05 · Define the Ray Train Loop (DDP per-worker)

05 · Define the Ray Train Loop (DDP per-worker)#

This is the per-worker training function that Ray executes on each process/GPU. It keeps your PyTorch code intact while Ray handles process launch, device placement, and data sharding.

Key points:

Inputs via config: we pass hyperparameters like num_epochs and a global_batch_size.
Model & optimizer: load_model_ray_train() returns a model already wrapped by Ray Train (DDP + correct device). We use Adam and CrossEntropyLoss for MNIST.
Batch sizing: we split the global batch across workers:
per_worker_batch = global_batch_size // world_size.
Data sharding: build_data_loader_ray_train(...) returns a DataLoader wrapped with a DistributedSampler; each worker sees a disjoint shard.
Epoch control: data_loader.sampler.set_epoch(epoch) ensures proper shuffling across epochs in distributed mode.
Training step: standard PyTorch loop—forward → loss → zero_grad → backward → step.
Metrics & checkpointing: print_metrics_ray_train(...) logs loss; save_checkpoint_and_metrics_ray_train(...) calls ray.train.report(...) (rank-0 saves the checkpoint).
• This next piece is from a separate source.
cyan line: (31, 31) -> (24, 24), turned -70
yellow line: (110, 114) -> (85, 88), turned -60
This function is passed to TorchTrainer, which runs it concurrently on all workers.

Let’s see how this data-parallel training loop will look like with Ray Train and PyTorch.
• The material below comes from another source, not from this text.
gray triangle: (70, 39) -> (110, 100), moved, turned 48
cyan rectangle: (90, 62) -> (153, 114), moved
# 05. Define the Ray Train per-worker training loop

def train_loop_ray_train(config: dict):  # pass in hyperparameters in config
    # config holds hyperparameters passed from TorchTrainer (e.g. num_epochs, global_batch_size)

    # Define loss function for MNIST classification
    criterion = CrossEntropyLoss()

    # Build and prepare the model for distributed training.
    # load_model_ray_train() calls ray.train.torch.prepare_model()
    # → moves model to GPU and wraps it in DistributedDataParallel (DDP).
    model = load_model_ray_train()

    # Standard optimizer (learning rate fixed for demo)
    optimizer = Adam(model.parameters(), lr=1e-5)

    # Calculate the batch size for each worker
    global_batch_size = config["global_batch_size"]
    world_size = ray.train.get_context().get_world_size()  # total # of workers in the job
    batch_size = global_batch_size // world_size  # split global batch evenly
    print(f"{world_size=}\n{batch_size=}")

    # Wrap DataLoader with prepare_data_loader()
    # → applies DistributedSampler (shards data across workers)
    # → ensures batches are automatically moved to correct device
    data_loader = build_data_loader_ray_train(batch_size=batch_size)

    # ----------------------- Training loop ----------------------- #
    for epoch in range(config["num_epochs"]):

        # Ensure each worker shuffles its shard differently every epoch
        data_loader.sampler.set_epoch(epoch)

        # Iterate over batches (sharded across workers)
        for images, labels in data_loader:
            outputs = model(images)            # forward pass
            loss = criterion(outputs, labels)  # compute loss
            optimizer.zero_grad()              # reset gradients

            loss.backward()   # backward pass (grads averaged across workers via DDP)
            optimizer.step()  # update model weights

        # After each epoch: report loss and log metrics
        metrics = print_metrics_ray_train(loss, epoch)

        # Save checkpoint (only rank-0 worker persists the model)
        save_checkpoint_and_metrics_ray_train(model, metrics)

Main training loop

global_batch_size: the total number of samples processed in a single training step of the entire training job.
- It's estimated like this: batch size * DDP workers * gradient accumulation steps.
Notice that images and labels are no longer manually moved to device (images.to("cuda")). This is done by prepare_data_loader() .
Config that will be passed here, is defined below. It will be passed to the Ray Train's TorchTrainer.
TrainContext lets users get useful information about the training i.e. node rank, world size, world rank, experiment name.
load_model_ray_train and build_data_loader_ray_train are implemented below.